« Il ne faut pas qu’on soit emportés par le déclin de la France »,
s’est alarmé un ancien directeur d’un bureau de l’internationalisation
d’une grande université québécoise, révélant en une phrase la perception anxieuse
que les Québécois ont de la France, qui ne leur est plus "la mère patrie".
Du moins, chez les moins de 35 ans, si on en croit un sondage effectué en août 2000
et dont le journaliste Antoine Robitaille rappelle l’existence.
Si le non français de la guerre en Irak avait rapproché les francophones canadiens
de leurs cousins hexagonaux, admet l’éditorialiste Jacques Nadeau,
le diagnostic actuel des francophones est que la France vit "une dépression nerveuse",
refus de la mondialisation, de l’Europe, panne du système d’intégration,
émeutes des banlieues, CPE oblige...
Bref, la France semble de moins en moins attractive,
du moins pour "l’élite culturelle" québécoise,
preuve en est le nombre d’étudiants boursiers québécois
qui choisissent de loin les Etats-Unis à la France, contrairement aux années 70.
A Antoine Robitaille, la romancière québécoise Monique Proulx
explique qu’il faut éliminer toute "attente déraisonnable vis-à-vis d’une entité
[la France] qui est ailleurs.
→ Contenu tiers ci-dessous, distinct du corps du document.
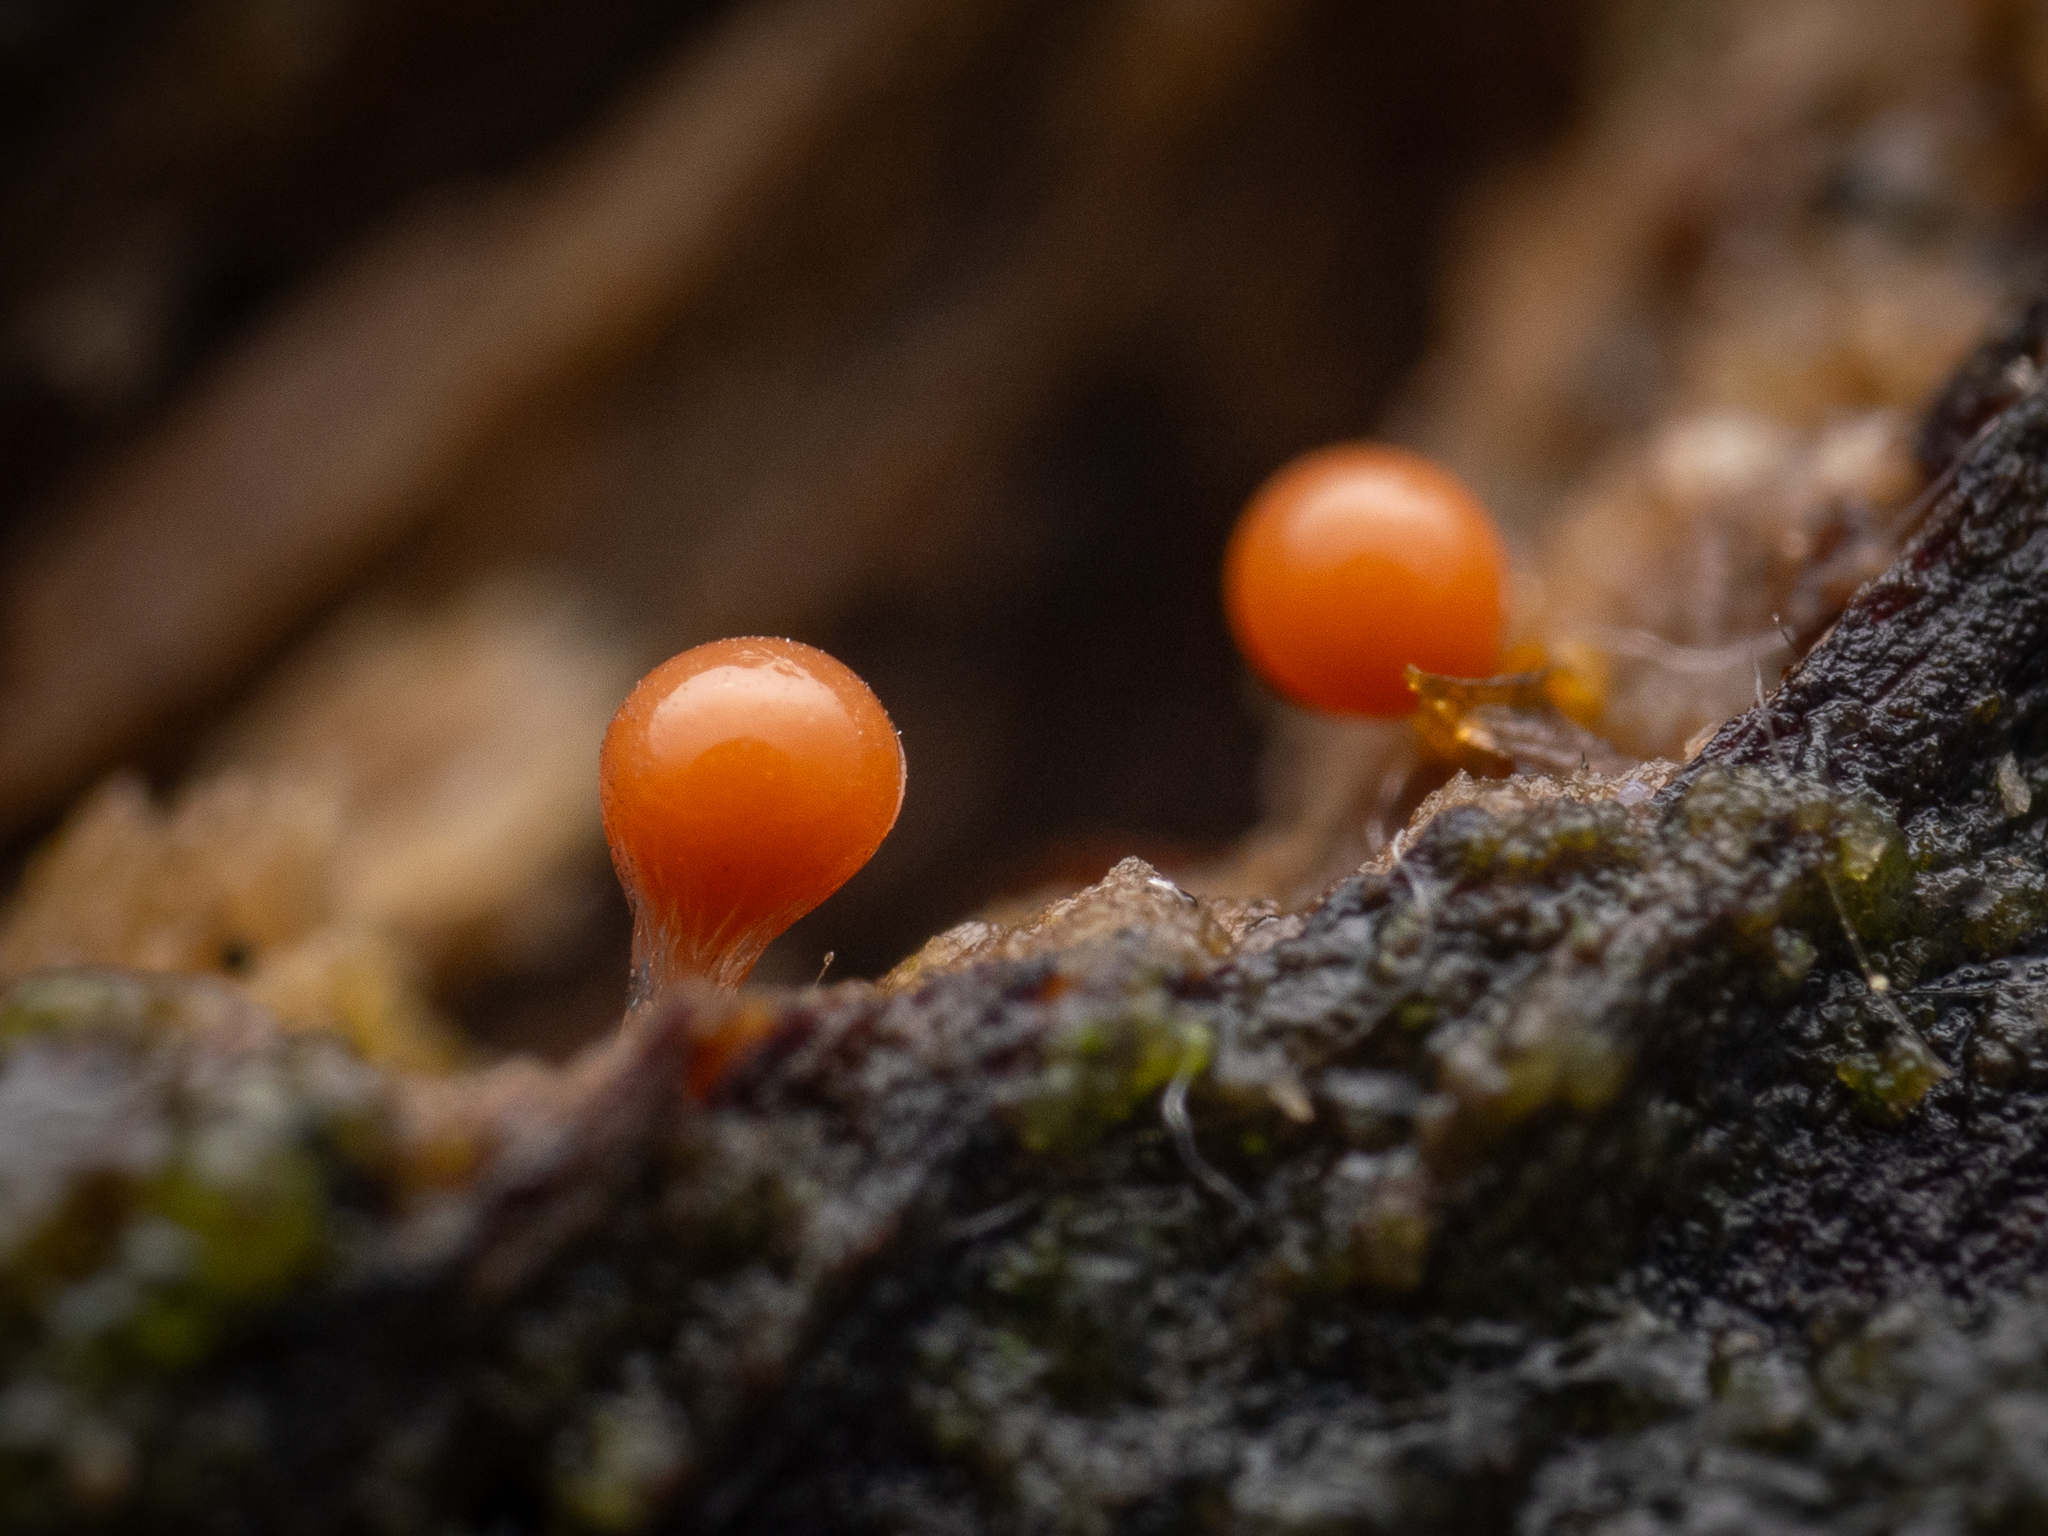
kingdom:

Alors nous aussi, il faut aller ailleurs."
- Où ? questionne le journaliste.
- "Dans le reste de la francophonie et du monde, où l’intérêt pour le Québec est bien réel."
- Et la "mère patrie" ?
- "Ce n’est plus un mot qu’on peut utiliser, voyons donc! On est des adultes, on est orphelins ;
si on veut devenir un adulte à part entière,
il faut tuer notre mère - si elle ne meurt pas d’elle-même",
dit la romancière en riant.
Mais pour Christian Dufour, professeur à l’ENAP et auteur d’un court essai
à partir de regards croisés sur le Québec et la France,
le Défi français (aux éditions Septentrion), il s’agirait pour le Québec "d’aider la France".
En effet, le Québec "a une expertise précieuse pour aider ce pays à gérer
la vieille relation d’amour-haine avec le monde anglophone,
de même que le choc des identités collectives".
Le professeur analyse une France "cassante et cassable",
c’est-à-dire rigide à l’application des normes, mais ne changeant qu’en "cassant".
La présence de l’extrême gauche en France rend aussi rigide
la France contemporaine, estime Dufour.
Bref, l’Hexagone traverse une période difficile, confronté à des problèmes
"que nous sommes appelés à connaître de plus en plus",
rappelle Louise Beaudoin, ancienne déléguée générale du Québec en France
et ex-ministre des Relations internationales.